## AIM OF THE EXERCISE
Keep only the lines of the listing that include the word "kontaminasyondan", and copy them.

*** DATA FOR THIS EXERCISE Section Begins ***

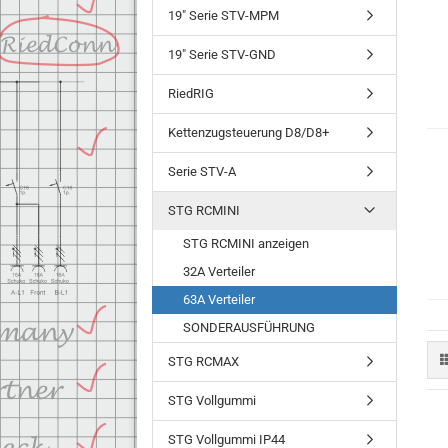
19" Serie STV-MPM
19" Serie STV-GND
RiedRIG
Kettenzugsteuerung D8/D8+
Serie STV-A
STG RCMINI
STG RCMINI anzeigen
32A Verteiler
63A Verteiler
SONDERAUSFÜHRUNG
STG RCMAX
STG Vollgummi
STG Vollgummi IP44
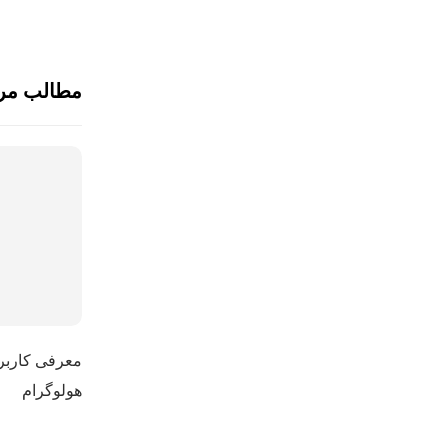
مطالب مر
معرفی کاربر
هولوگرام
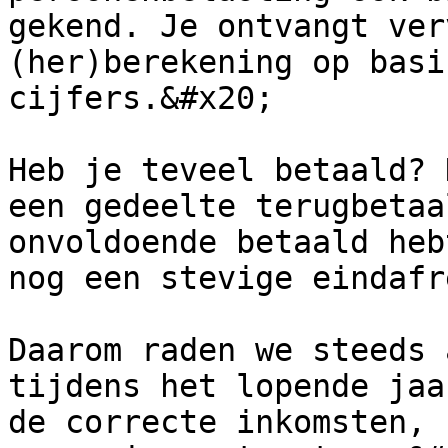
gekend. Je ontvangt ver
(her)berekening op basi
cijfers.&#x20;

Heb je teveel betaald? 
een gedeelte terugbetaa
onvoldoende betaald heb
nog een stevige eindafr
Daarom raden we steeds 
tijdens het lopende jaa
de correcte inkomsten, 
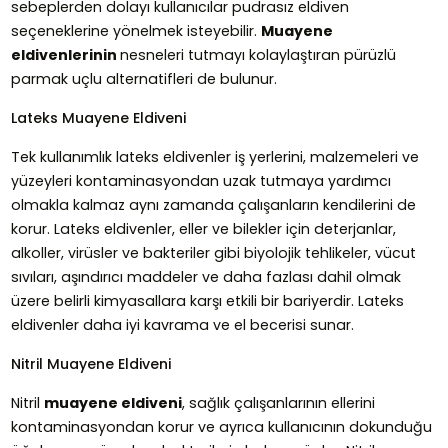
sebeplerden dolayı kullanıcılar pudrasız eldiven
seçeneklerine yönelmek isteyebilir.
Muayene
eldivenlerinin
nesneleri tutmayı kolaylaştıran pürüzlü
parmak uçlu alternatifleri de bulunur.
Lateks Muayene Eldiveni
Tek kullanımlık lateks eldivenler iş yerlerini, malzemeleri ve
yüzeyleri kontaminasyondan uzak tutmaya yardımcı
olmakla kalmaz aynı zamanda çalışanların kendilerini de
korur. Lateks eldivenler, eller ve bilekler için deterjanlar,
alkoller, virüsler ve bakteriler gibi biyolojik tehlikeler, vücut
sıvıları, aşındırıcı maddeler ve daha fazlası dahil olmak
üzere belirli kimyasallara karşı etkili bir bariyerdir. Lateks
eldivenler daha iyi kavrama ve el becerisi sunar.
Nitril Muayene Eldiveni
Nitril
muayene eldiveni
, sağlık çalışanlarının ellerini
kontaminasyondan korur ve ayrıca kullanıcının dokunduğu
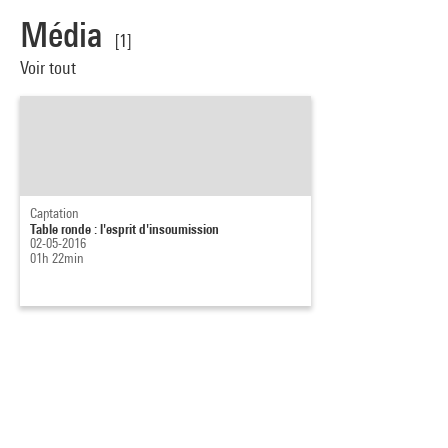
Média
[1]
Voir tout
Captation
Table ronde : l'esprit d'insoumission
02-05-2016
01h 22min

*** DATA FOR THIS EXERCISE Section Ends ***

## SOLVED PROBLEM
yüzeyleri kontaminasyondan uzak tutmaya yardımcı
kontaminasyondan korur ve ayrıca kullanıcının dokunduğu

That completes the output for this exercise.